• _Reading text_:
○ ○ ○ ○ ○

- Born: Sten Daniel Strömholm 10 July 1930 Boden, Sweden
- Died: 25 March 1997 (aged 66) Kävlinge, Sweden
- Education: Högre allmänna läroverket Union College
- Alma mater: Uppsala University
- Occupation: Diplomat
- Years active: 1959–1996
- Spouse(s): Elvy Nilsson ​(m. 1960)​ Kerstin Rantzén ​(m. 1965)​ Kerstin Stenfeldt ​(m. 1979)​
- Children: 3
- Relatives: Stig Strömholm (brother) Christer Strömholm (half-brother)

= Sten Strömholm =

Swedish diplomat (1930–1997)

Sten Daniel Strömholm (10 July 1930 – 25 March 1997) was a Swedish diplomat. Strömholm served in various diplomatic roles, starting his career at the Ministry for Foreign Affairs in 1959. He was stationed in Brussels and Madrid, later working as first secretary in Cairo and Paris. In 1979, he became the Swedish ambassador to Beirut during the Lebanese Civil War, where he was involved in securing the release of a kidnapped Swedish citizen and assisting in the evacuation of Swedes from Baghdad. Throughout the war, Strömholm faced significant danger, with his embassy in Beirut being evacuated, but he continued to assist remaining Swedes. He later served as ambassador to Islamabad, Deputy Permanent Representative of Sweden to the United Nations, and ambassador to Budapest, before advising the Latvian government in the 1990s.

○ ○ ○ ○ ○

• _Data lines_:
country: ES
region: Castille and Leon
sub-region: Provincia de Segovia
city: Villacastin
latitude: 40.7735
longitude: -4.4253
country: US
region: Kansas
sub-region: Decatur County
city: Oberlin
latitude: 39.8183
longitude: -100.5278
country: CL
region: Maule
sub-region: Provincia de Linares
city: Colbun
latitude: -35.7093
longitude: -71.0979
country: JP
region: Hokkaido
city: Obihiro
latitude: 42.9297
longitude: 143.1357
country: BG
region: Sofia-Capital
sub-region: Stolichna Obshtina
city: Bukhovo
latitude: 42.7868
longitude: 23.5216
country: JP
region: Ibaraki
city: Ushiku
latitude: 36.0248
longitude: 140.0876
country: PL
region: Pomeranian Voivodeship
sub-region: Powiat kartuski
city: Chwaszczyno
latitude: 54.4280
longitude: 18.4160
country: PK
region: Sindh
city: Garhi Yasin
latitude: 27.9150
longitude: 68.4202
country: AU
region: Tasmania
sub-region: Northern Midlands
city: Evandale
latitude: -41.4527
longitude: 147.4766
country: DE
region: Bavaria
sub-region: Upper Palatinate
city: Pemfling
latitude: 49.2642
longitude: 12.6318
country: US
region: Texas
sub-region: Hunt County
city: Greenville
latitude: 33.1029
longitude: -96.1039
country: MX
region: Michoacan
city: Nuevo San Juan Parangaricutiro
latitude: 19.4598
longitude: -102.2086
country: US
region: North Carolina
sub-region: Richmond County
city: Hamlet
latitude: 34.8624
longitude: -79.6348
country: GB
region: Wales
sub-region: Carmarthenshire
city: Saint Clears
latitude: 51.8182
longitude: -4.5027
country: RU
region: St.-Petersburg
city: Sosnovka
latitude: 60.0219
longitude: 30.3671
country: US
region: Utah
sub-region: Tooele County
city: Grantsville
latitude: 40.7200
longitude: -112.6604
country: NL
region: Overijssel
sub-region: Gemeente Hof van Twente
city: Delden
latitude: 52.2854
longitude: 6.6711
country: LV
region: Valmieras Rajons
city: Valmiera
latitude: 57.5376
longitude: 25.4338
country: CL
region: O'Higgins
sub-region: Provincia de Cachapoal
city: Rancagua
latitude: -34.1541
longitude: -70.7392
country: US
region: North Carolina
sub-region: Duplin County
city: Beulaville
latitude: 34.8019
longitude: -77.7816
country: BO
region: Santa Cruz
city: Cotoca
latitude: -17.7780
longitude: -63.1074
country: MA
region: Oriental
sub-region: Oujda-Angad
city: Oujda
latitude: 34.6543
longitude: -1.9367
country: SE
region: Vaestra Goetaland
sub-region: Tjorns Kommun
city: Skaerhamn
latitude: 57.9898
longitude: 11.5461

○ ○ ○ ○ ○

Continue the biography of the Swedish diplomat Sten Strömholm, starting after its last sentence.

• _Exercise output_:
==Early life==
Strömholm was born on 10 July 1930 in Boden, Sweden, the son of Major Fredrik Strömholm, and his wife Gerda (née Janson). He was the brother of Professor Stig Strömholm and the half-brother of photographer Christer Strömholm. In 1934, when Strömholm was four years old, his father died by suicide, reportedly due to chronic headaches caused by a riding accident many years earlier.

Strömholm completed his secondary education at Högre allmänna läroverket in Uppsala in 1949. He then studied at Union College in Schenectady, New York, from 1949 to 1950 and earned a Candidate of Law degree from Uppsala University in 1957. During his time at Uppsala University, he was a member of Uplands nation, served as president of the Uppsala Student Union, and chaired the university's International Committee.

==Career==
Strömholm completed his court service from 1958 to 1959 before joining the Ministry for Foreign Affairs as an attaché in 1959. He was stationed in Brussels from 1960 to 1962 and in Madrid in 1962. From 1963 to 1966, he served as an administrative officer (kanslisekreterare) in the legal department of the Ministry for Foreign Affairs. He then worked as first secretary at the Swedish embassies in Cairo (1966–1971) and Paris (1971–1976). Returning to the ministry, he became deputy director (kansliråd) in the legal department from 1976 to 1978 and was later appointed deputy director-general (departementsråd) in 1978.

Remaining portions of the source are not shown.